Menurut Lakso, sikap Firli yang tidak kooperatif terhadap penyidik menciptakan drama yang terus berlarut di hadapan publik. Ia mendesak Kepolisian untuk menunjukkan keseriusannya dengan segera mengambil tindakan konkret.
“Firli adalah percontoan bagaimana penanganan kasus yang melibatkan penegak hukum dilakukan,” kata Lakso dalam keterangannya pada Rabu, 28 November 2024.
Lakso juga menekankan bahwa penanganan kasus Firli memiliki potensi memberikan efek jera bagi aparat penegak hukum, khususnya di lingkungan KPK. “Sudah cukup retorika, dan ini saatnya pembuktian,” ujar Lakso.
Selain itu, ia menyoroti bahwa kasus ini bukan hanya tanggung jawab Polda Metro Jaya, melainkan juga menjadi tanggung jawab Kapolri sebagai pemimpin tertinggi dalam institusi Kepolisian. Terlebih lagi, kasus Firli dikategorikan sebagai kasus tingkat tinggi yang melibatkan berbagai pihak dan kepentingan strategis.

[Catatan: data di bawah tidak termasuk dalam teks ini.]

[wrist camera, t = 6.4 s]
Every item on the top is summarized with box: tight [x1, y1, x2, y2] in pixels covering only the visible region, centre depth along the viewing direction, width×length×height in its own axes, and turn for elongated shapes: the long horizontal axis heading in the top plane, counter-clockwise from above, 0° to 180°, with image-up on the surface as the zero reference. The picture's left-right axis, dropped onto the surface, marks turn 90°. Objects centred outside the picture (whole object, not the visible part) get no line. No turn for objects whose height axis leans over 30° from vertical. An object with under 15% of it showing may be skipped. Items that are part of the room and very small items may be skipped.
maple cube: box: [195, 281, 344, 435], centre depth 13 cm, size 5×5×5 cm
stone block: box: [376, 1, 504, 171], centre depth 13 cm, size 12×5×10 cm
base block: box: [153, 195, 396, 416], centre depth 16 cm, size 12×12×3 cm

Usman Hamid: Hukum jelas sangat tumpul
Direktur Eksekutif Amnesty International Indonesia, Usman Hamid, menilai absennya Firli Bahuri dari sejumlah pemeriksaan dalam kasus dugaan korupsi menunjukkan adanya kemunduran independensi lembaga penegak hukum.

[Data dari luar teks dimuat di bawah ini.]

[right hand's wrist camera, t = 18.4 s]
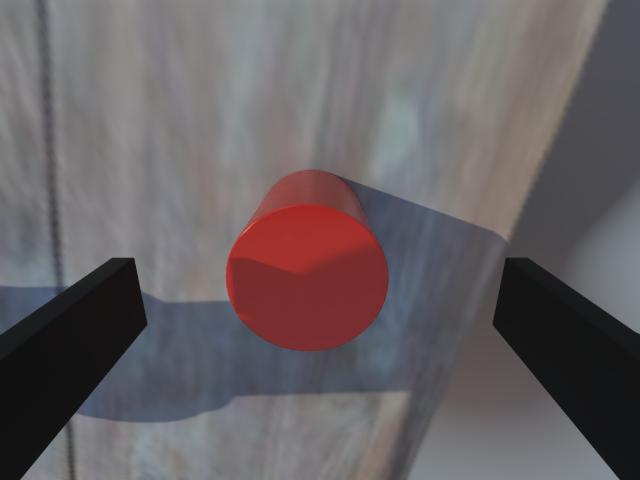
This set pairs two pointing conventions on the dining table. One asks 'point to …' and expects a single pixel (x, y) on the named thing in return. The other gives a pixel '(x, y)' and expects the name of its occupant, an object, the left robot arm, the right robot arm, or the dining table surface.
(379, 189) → the dining table surface
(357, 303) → the tin
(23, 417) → the right robot arm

Usman menjelaskan bahwa kasus ini mencerminkan adanya perlakuan yang tidak adil dalam proses penegakan hukum. Selain itu, ia menilai kasus tersebut mengungkap adanya tarik-menarik kepentingan politik yang memengaruhi penegakan hukum. Hal ini, menurutnya, semakin memperlihatkan hilangnya independensi, terutama di tubuh KPK dan Polri.
“Keduanya kini terseret dan tersandera oleh tarik menarik kepentingan politik,” kata Usman kepada Tempo melalui aplikasi perpesanan, Kamis, 28 November 2024.
Lembaga Komisi Pemberantasan Korupsi (KPK), kata Usman, sudah bukan KPK yang dulu lagi. Dalam langkah-langkahnya, sering kali penegak hukum merugikan kepentingan rakyat. “Hukum jelas sangat tumpul,” ujarnya.